## [WHAT IS BEING ASKED]
List all the lines in these records that hold "down".

## [INPUT RECORDS]

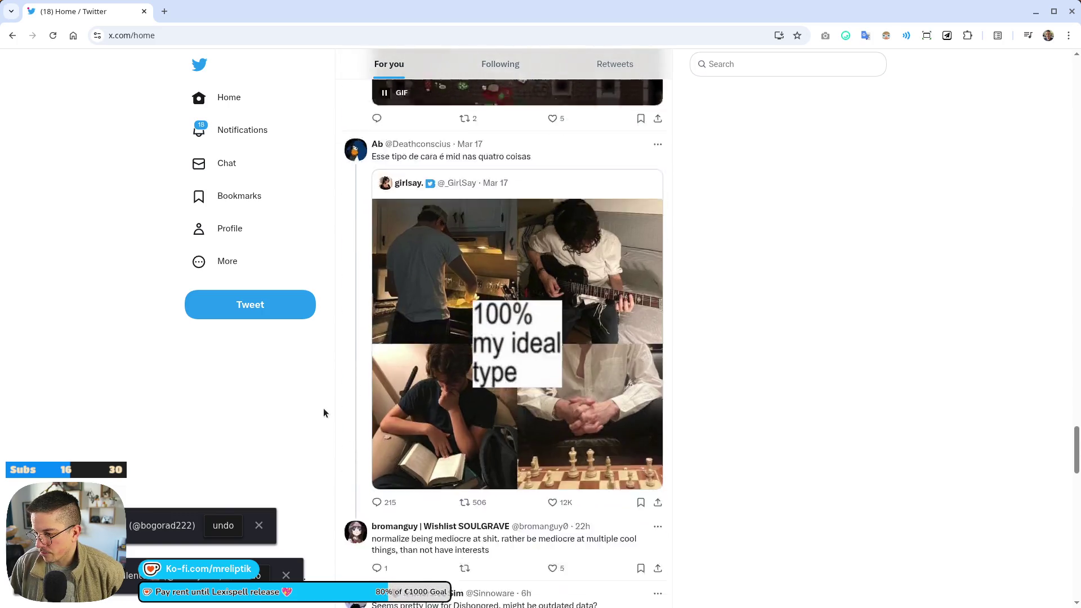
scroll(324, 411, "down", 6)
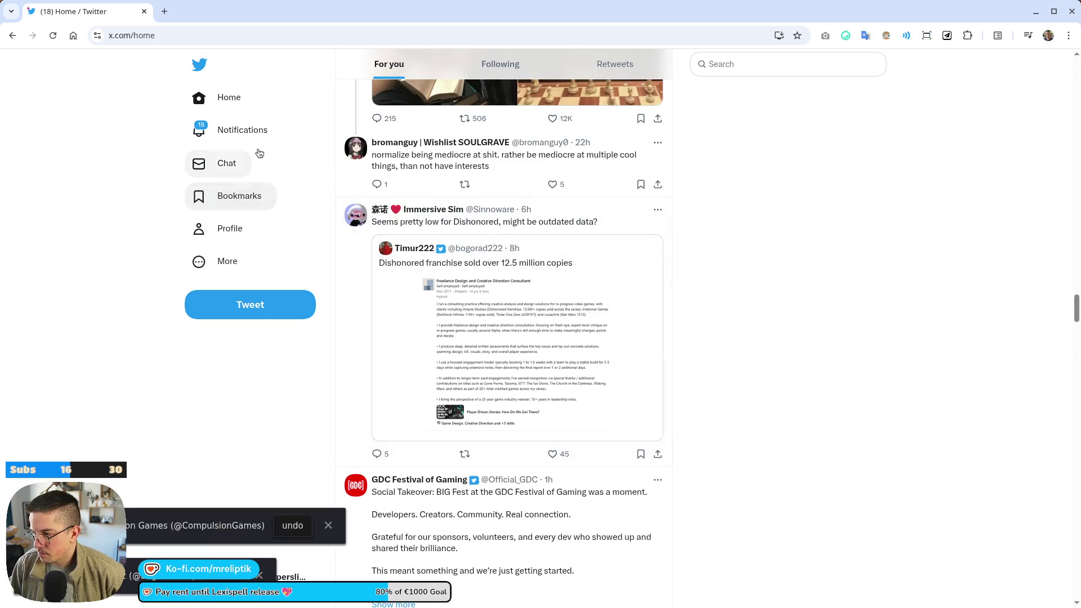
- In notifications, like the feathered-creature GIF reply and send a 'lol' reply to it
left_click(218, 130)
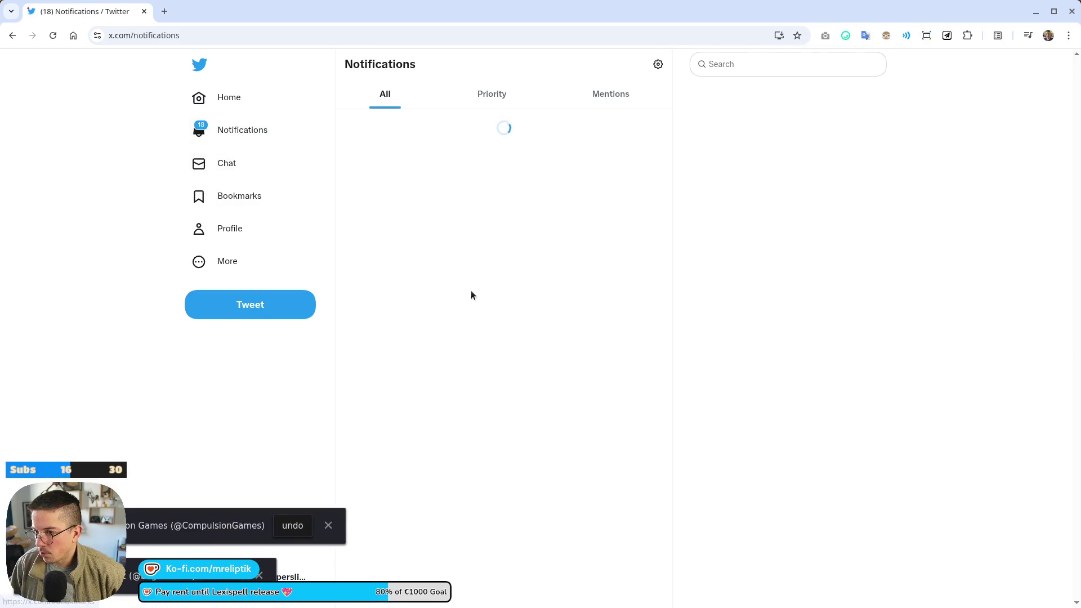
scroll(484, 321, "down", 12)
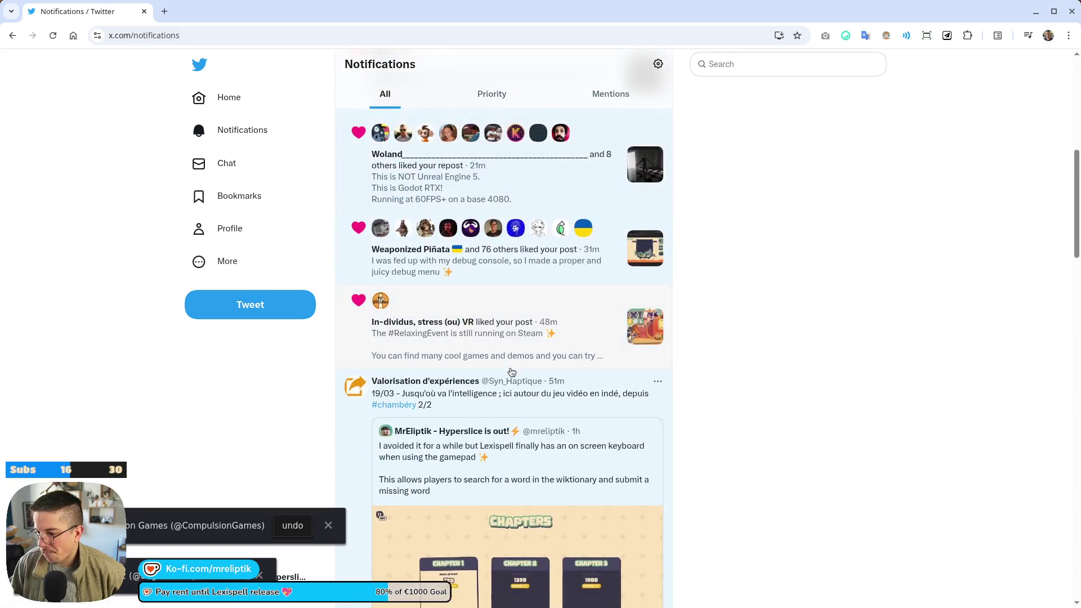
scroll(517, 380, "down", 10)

* * *

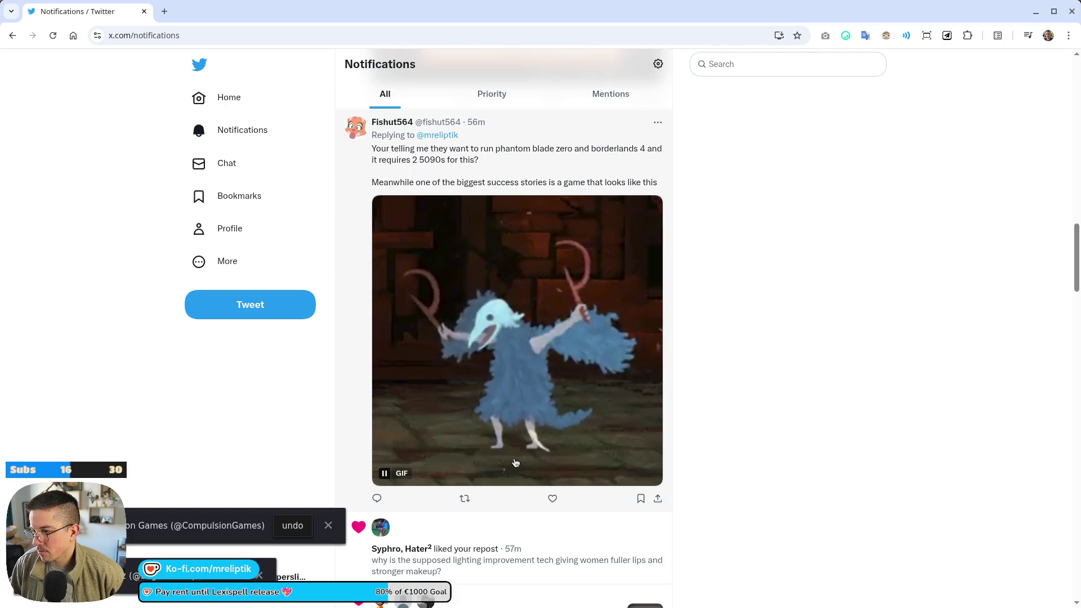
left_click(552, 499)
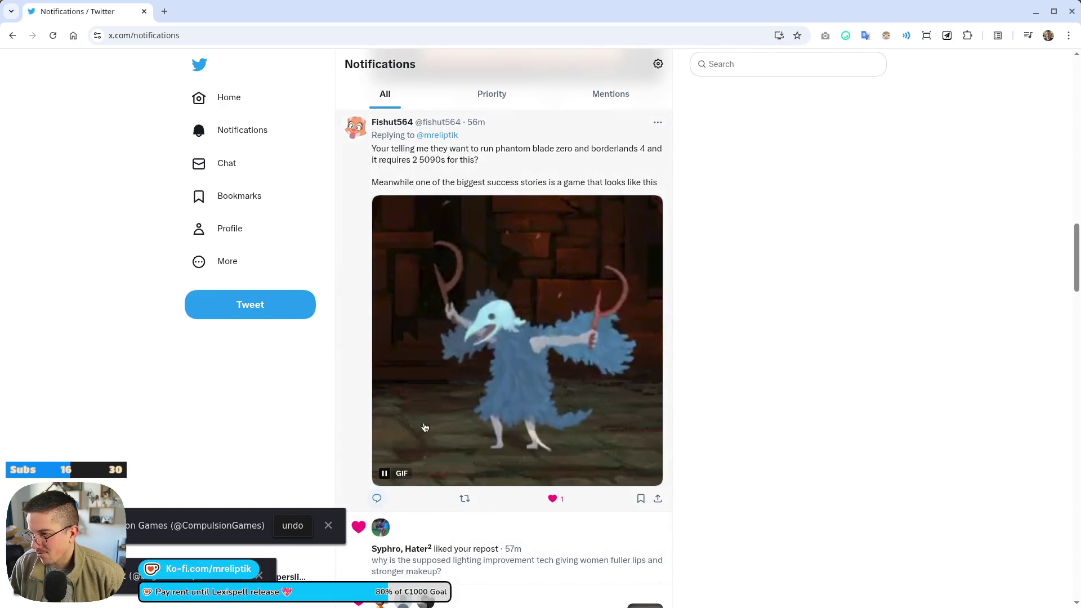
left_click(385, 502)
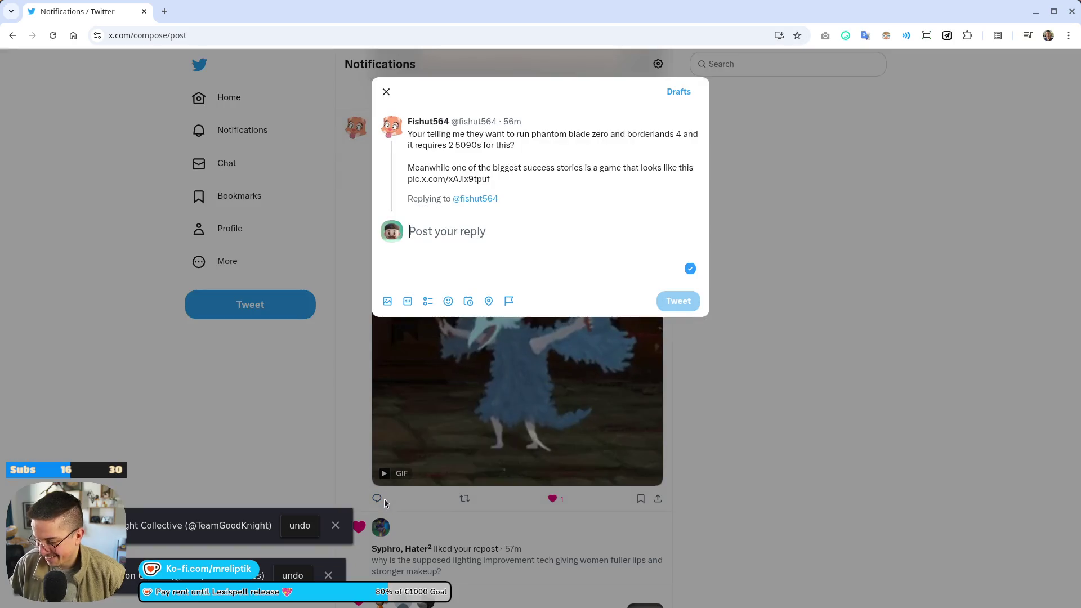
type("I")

## [RESULT OF THIS TASK]
scroll(324, 411, "down", 6)
scroll(484, 321, "down", 12)
scroll(517, 380, "down", 10)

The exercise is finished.